Brief:
Write out the material below exactly, beginning at the line that contains "sobre la trayectoria" and ending with its last line, both ends included; write nothing else.

──────────

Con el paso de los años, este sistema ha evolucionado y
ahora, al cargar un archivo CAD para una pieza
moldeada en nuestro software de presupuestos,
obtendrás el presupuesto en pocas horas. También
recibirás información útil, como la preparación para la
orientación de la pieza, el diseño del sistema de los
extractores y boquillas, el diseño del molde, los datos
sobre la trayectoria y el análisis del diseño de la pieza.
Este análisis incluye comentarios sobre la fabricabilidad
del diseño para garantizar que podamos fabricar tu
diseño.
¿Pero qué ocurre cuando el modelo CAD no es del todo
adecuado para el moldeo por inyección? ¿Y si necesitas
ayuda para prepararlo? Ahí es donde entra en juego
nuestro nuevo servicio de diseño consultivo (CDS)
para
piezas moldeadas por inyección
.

──────────

Solution for this task:
sobre la trayectoria y el análisis del diseño de la pieza.
Este análisis incluye comentarios sobre la fabricabilidad
del diseño para garantizar que podamos fabricar tu
diseño.
¿Pero qué ocurre cuando el modelo CAD no es del todo
adecuado para el moldeo por inyección? ¿Y si necesitas
ayuda para prepararlo? Ahí es donde entra en juego
nuestro nuevo servicio de diseño consultivo (CDS)
para
piezas moldeadas por inyección
.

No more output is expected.